---------- Text under study
Personal information
- Full name: Peter Charles Bore
- Date of birth: 4 November 1987 (age 37)
- Place of birth: Grimsby, England
- Height: 6 ft 0 in (1.83 m)
- Position(s): Defender / Winger / Striker

Youth career
- 1999–2006: Grimsby Town

Senior career*
- Years: Team / Apps / (Gls)
- 2006–2011: Grimsby Town / 153 / (15)
- 2008: → York City (loan) / 4 / (0)
- 2011–2012: Harrogate Town / 22 / (3)
- 2012–2013: Lincoln City / 18 / (2)
- 2013: Gateshead / 10 / (0)
- 2013–2014: Boston United / 12 / (1)
- 2013–2014: → Spalding United (loan) / 8 / (0)
- 2014: King's Lynn Town / 11 / (3)
- 2014: Spalding United / 12 / (2)
- 2016–2017: Cleethorpes Town / 7 / (1)
- Total:  / 257 / (26)

= Peter Bore =

English footballer (born 1987)

Peter Charles Bore (born 4 November 1987) is an English former professional footballer who played as a defender, winger and striker.
--------------------
---------- Data shown
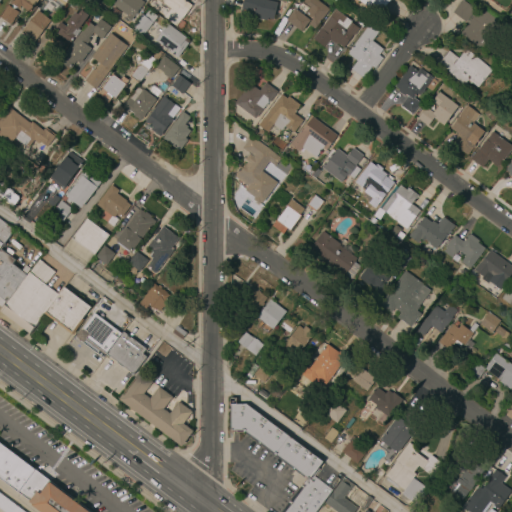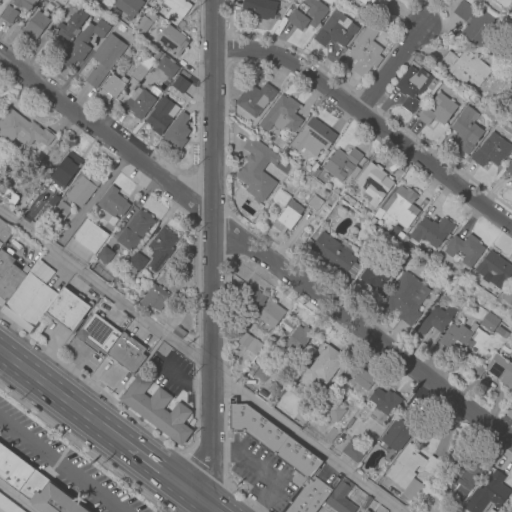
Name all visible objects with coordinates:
building: (373, 2)
building: (76, 3)
building: (374, 3)
building: (23, 4)
building: (24, 4)
building: (38, 7)
building: (126, 7)
building: (128, 7)
building: (257, 8)
building: (261, 8)
building: (174, 10)
building: (176, 10)
building: (115, 13)
building: (7, 14)
building: (8, 14)
building: (305, 14)
building: (307, 15)
building: (144, 22)
building: (473, 22)
building: (475, 23)
building: (71, 24)
building: (35, 25)
building: (35, 26)
building: (71, 26)
building: (334, 30)
building: (335, 30)
building: (170, 40)
building: (172, 41)
building: (83, 43)
building: (82, 44)
building: (363, 52)
building: (365, 53)
building: (104, 59)
building: (105, 59)
building: (144, 66)
building: (165, 67)
building: (464, 67)
building: (167, 68)
building: (465, 69)
road: (388, 73)
building: (178, 84)
building: (180, 85)
building: (112, 86)
building: (410, 86)
building: (411, 87)
building: (110, 88)
building: (154, 92)
building: (253, 99)
building: (255, 100)
building: (137, 103)
building: (138, 104)
building: (436, 110)
building: (438, 111)
building: (280, 115)
building: (159, 116)
building: (161, 116)
building: (281, 116)
building: (511, 117)
road: (369, 122)
building: (465, 129)
building: (22, 130)
building: (464, 130)
building: (23, 132)
building: (176, 132)
building: (177, 132)
building: (313, 137)
building: (312, 138)
building: (490, 150)
building: (491, 151)
building: (341, 163)
building: (343, 164)
building: (65, 169)
building: (64, 170)
building: (255, 170)
building: (508, 170)
building: (257, 171)
building: (509, 171)
building: (274, 173)
building: (315, 173)
building: (373, 180)
building: (374, 182)
building: (81, 189)
building: (83, 189)
building: (7, 196)
building: (58, 197)
building: (111, 203)
building: (315, 203)
road: (86, 205)
building: (113, 205)
building: (400, 206)
building: (401, 206)
building: (61, 211)
building: (286, 217)
building: (287, 217)
building: (373, 222)
building: (133, 229)
building: (4, 230)
building: (135, 230)
building: (431, 231)
building: (4, 232)
building: (430, 232)
building: (88, 236)
building: (399, 236)
building: (89, 237)
building: (160, 247)
building: (161, 247)
road: (213, 249)
building: (463, 249)
building: (464, 249)
road: (256, 253)
building: (334, 254)
building: (104, 255)
building: (334, 255)
building: (403, 258)
building: (125, 259)
building: (136, 261)
building: (135, 264)
building: (492, 270)
building: (493, 270)
building: (116, 271)
building: (374, 276)
building: (8, 277)
building: (121, 278)
building: (371, 279)
building: (508, 294)
building: (508, 296)
building: (35, 297)
building: (248, 297)
building: (30, 298)
building: (154, 298)
building: (405, 298)
building: (405, 298)
building: (154, 299)
building: (250, 299)
building: (67, 310)
building: (269, 314)
building: (270, 315)
building: (436, 319)
building: (436, 319)
building: (487, 322)
building: (489, 323)
building: (286, 325)
building: (238, 331)
building: (501, 332)
building: (178, 333)
parking lot: (51, 335)
building: (452, 336)
building: (456, 336)
building: (296, 340)
building: (297, 340)
building: (110, 343)
building: (112, 343)
building: (249, 343)
building: (248, 344)
parking lot: (80, 357)
building: (462, 357)
road: (2, 360)
road: (196, 364)
building: (324, 365)
building: (270, 366)
building: (323, 366)
building: (351, 370)
building: (494, 370)
building: (499, 370)
building: (262, 372)
parking lot: (173, 376)
parking lot: (110, 378)
building: (362, 379)
building: (363, 380)
road: (63, 399)
building: (382, 400)
building: (385, 402)
building: (156, 410)
building: (157, 410)
building: (333, 411)
building: (333, 411)
building: (395, 434)
building: (397, 434)
building: (330, 435)
road: (222, 450)
building: (352, 450)
building: (353, 450)
building: (282, 456)
building: (290, 461)
road: (61, 463)
parking lot: (60, 465)
road: (157, 470)
building: (409, 472)
building: (411, 472)
parking lot: (260, 474)
road: (265, 475)
building: (468, 475)
building: (465, 480)
building: (34, 485)
building: (34, 487)
building: (487, 493)
building: (487, 495)
building: (340, 498)
road: (201, 502)
building: (366, 504)
building: (7, 505)
building: (371, 507)
road: (259, 508)
road: (212, 511)
parking lot: (319, 511)
building: (364, 511)
building: (365, 511)
parking lot: (384, 511)
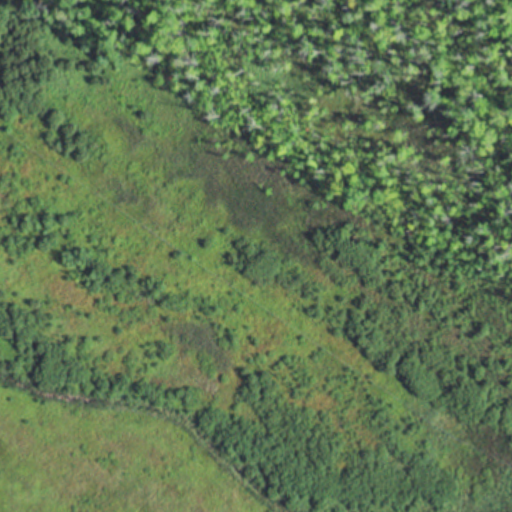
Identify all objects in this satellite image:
airport: (220, 316)
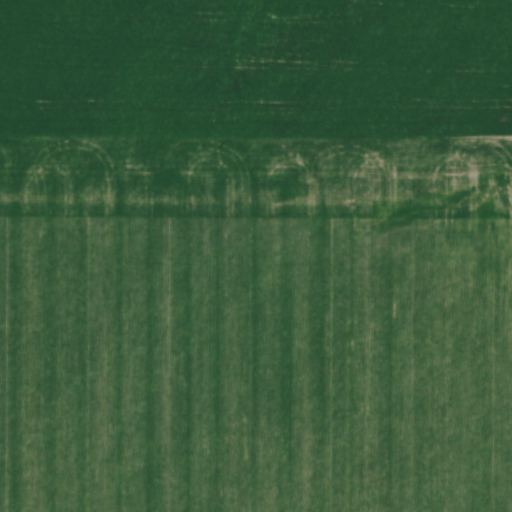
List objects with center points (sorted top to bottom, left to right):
crop: (256, 64)
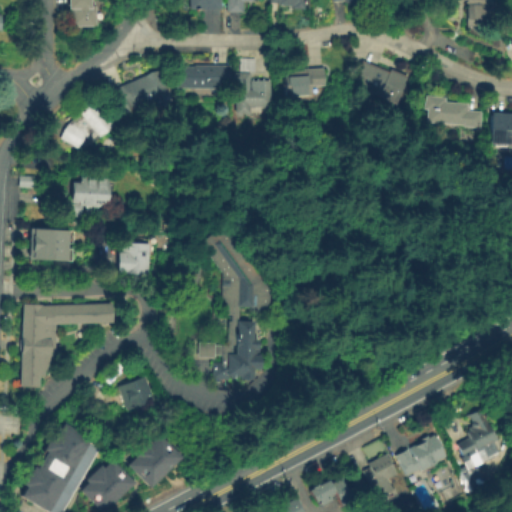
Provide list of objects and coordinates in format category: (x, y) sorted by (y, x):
building: (349, 1)
building: (283, 2)
building: (282, 3)
building: (197, 4)
building: (201, 4)
building: (230, 5)
building: (232, 5)
building: (78, 12)
building: (73, 13)
building: (470, 13)
building: (473, 15)
road: (129, 18)
building: (510, 18)
building: (508, 20)
road: (327, 31)
road: (42, 46)
road: (28, 71)
building: (200, 75)
building: (195, 76)
building: (298, 80)
building: (300, 80)
building: (377, 81)
building: (377, 84)
road: (18, 87)
road: (57, 88)
building: (247, 91)
building: (131, 92)
building: (136, 92)
building: (248, 92)
building: (443, 111)
building: (447, 112)
building: (227, 121)
building: (84, 125)
building: (494, 126)
building: (498, 127)
building: (77, 128)
building: (20, 180)
building: (83, 193)
building: (80, 195)
building: (38, 236)
building: (46, 243)
building: (38, 252)
building: (124, 257)
building: (129, 257)
road: (66, 273)
road: (7, 304)
building: (230, 305)
building: (234, 312)
building: (46, 332)
building: (43, 333)
road: (84, 369)
road: (165, 377)
building: (127, 392)
building: (131, 392)
road: (341, 422)
building: (469, 438)
building: (472, 440)
building: (415, 454)
building: (412, 455)
building: (151, 459)
building: (145, 461)
building: (55, 469)
building: (51, 471)
building: (373, 474)
building: (377, 477)
building: (103, 484)
road: (290, 484)
building: (100, 487)
building: (326, 490)
building: (319, 492)
building: (286, 505)
building: (282, 506)
building: (368, 509)
building: (262, 510)
building: (259, 511)
road: (324, 511)
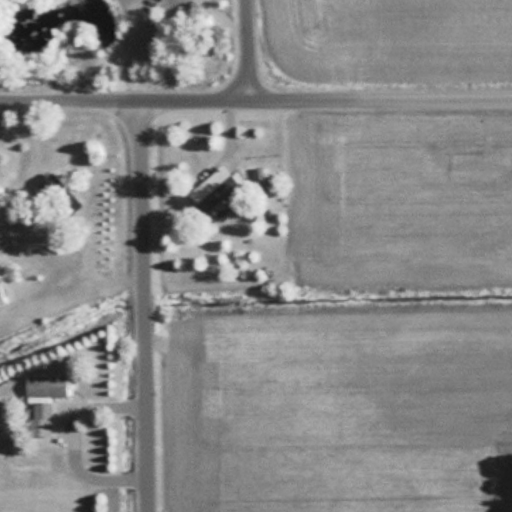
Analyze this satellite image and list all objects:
road: (231, 14)
road: (249, 49)
road: (256, 99)
road: (32, 156)
building: (216, 188)
building: (1, 297)
road: (144, 305)
building: (43, 400)
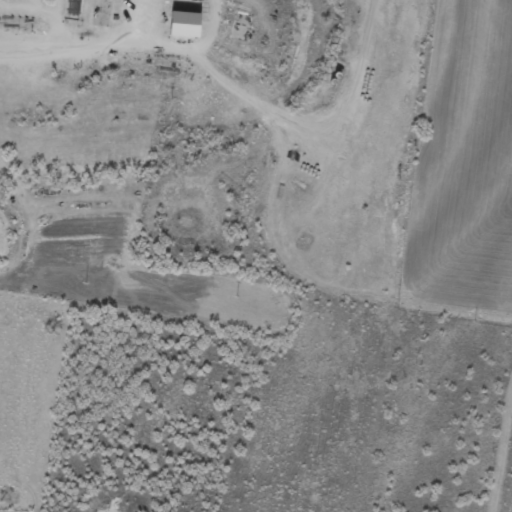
--------------------
Aim of the task :: Decide whether each statement agrees with the footballer profile, answering yes or no and quoting the deciding words: (a) Peter Bore was born in Grimsby; (b) he played for York City on loan in 2008; (c) he scored more goals for Lincoln City than for Harrogate Town.

Response area ::
(a) Yes: "Place of birth: Grimsby, England"
(b) Yes: "2008: → York City (loan) / 4 / (0)"
(c) No: "2011–2012: Harrogate Town / 22 / (3)" and "2012–2013: Lincoln City / 18 / (2)"